Records provided section start

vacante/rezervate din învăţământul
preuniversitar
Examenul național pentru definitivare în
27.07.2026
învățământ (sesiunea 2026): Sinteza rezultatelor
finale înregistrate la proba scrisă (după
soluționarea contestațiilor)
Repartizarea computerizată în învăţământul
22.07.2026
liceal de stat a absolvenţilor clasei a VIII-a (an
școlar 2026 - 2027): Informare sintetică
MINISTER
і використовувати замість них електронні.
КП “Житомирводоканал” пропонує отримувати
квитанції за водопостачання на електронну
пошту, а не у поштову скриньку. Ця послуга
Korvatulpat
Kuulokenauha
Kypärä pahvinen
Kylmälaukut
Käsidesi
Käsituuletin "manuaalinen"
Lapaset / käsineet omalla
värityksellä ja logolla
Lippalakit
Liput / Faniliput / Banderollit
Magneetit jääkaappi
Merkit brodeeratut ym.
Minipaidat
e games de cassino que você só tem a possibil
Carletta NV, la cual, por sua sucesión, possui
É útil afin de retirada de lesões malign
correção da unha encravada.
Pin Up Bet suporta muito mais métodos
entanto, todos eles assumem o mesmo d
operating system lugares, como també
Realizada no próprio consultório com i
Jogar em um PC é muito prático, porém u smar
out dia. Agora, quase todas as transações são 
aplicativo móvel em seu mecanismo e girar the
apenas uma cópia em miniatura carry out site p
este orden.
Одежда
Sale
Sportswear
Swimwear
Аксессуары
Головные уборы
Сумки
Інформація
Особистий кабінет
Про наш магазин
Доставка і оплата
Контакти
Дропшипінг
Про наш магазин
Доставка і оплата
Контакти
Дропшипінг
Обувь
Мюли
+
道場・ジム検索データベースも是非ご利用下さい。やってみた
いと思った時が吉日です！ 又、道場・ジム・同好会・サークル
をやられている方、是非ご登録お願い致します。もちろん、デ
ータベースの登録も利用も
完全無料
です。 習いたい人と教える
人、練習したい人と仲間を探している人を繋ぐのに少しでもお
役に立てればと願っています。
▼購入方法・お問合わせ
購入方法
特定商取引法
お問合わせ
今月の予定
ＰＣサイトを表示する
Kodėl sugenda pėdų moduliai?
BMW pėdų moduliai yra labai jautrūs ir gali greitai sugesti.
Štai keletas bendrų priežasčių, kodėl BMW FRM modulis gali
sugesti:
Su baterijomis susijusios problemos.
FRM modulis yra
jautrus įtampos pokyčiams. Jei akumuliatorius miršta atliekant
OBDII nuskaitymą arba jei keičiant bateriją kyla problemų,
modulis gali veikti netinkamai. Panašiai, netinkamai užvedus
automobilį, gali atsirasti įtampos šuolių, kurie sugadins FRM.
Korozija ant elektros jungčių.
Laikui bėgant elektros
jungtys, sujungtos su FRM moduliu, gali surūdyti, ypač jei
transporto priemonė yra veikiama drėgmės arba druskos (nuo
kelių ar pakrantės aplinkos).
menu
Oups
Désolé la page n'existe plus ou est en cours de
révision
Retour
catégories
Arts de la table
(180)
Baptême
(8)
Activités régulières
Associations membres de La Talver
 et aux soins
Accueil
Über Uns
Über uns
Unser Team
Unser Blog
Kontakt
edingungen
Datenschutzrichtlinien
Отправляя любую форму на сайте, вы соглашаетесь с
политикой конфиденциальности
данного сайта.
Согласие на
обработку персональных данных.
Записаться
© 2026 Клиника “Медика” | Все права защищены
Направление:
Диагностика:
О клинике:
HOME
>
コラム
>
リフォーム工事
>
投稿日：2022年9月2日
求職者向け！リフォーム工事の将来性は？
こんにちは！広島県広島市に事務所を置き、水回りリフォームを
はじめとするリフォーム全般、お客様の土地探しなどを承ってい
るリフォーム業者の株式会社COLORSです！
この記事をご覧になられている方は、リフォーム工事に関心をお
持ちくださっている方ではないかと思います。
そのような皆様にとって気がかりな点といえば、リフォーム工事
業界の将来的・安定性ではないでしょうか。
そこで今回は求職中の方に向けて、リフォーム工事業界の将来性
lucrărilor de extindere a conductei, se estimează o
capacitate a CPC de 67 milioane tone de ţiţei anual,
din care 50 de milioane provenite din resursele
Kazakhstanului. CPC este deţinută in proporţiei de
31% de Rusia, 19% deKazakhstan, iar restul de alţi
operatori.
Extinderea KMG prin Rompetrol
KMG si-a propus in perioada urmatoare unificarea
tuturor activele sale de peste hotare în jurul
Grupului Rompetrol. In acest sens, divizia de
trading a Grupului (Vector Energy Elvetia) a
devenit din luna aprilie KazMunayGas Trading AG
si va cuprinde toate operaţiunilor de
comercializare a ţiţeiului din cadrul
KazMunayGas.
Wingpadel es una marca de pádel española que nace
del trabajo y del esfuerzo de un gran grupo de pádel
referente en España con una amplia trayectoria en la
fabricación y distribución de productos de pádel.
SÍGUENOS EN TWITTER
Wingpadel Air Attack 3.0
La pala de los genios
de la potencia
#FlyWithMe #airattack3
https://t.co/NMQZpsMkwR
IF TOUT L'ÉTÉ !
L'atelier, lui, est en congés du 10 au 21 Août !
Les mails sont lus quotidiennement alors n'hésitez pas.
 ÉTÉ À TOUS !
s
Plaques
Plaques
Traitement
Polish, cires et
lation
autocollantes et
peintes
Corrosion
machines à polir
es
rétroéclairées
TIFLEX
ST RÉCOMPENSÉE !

Records provided section end

● **Your objective**: Please copy out each line in the entries that mentions the string "învăţământul".

● **Answer section**:
vacante/rezervate din învăţământul
Repartizarea computerizată în învăţământul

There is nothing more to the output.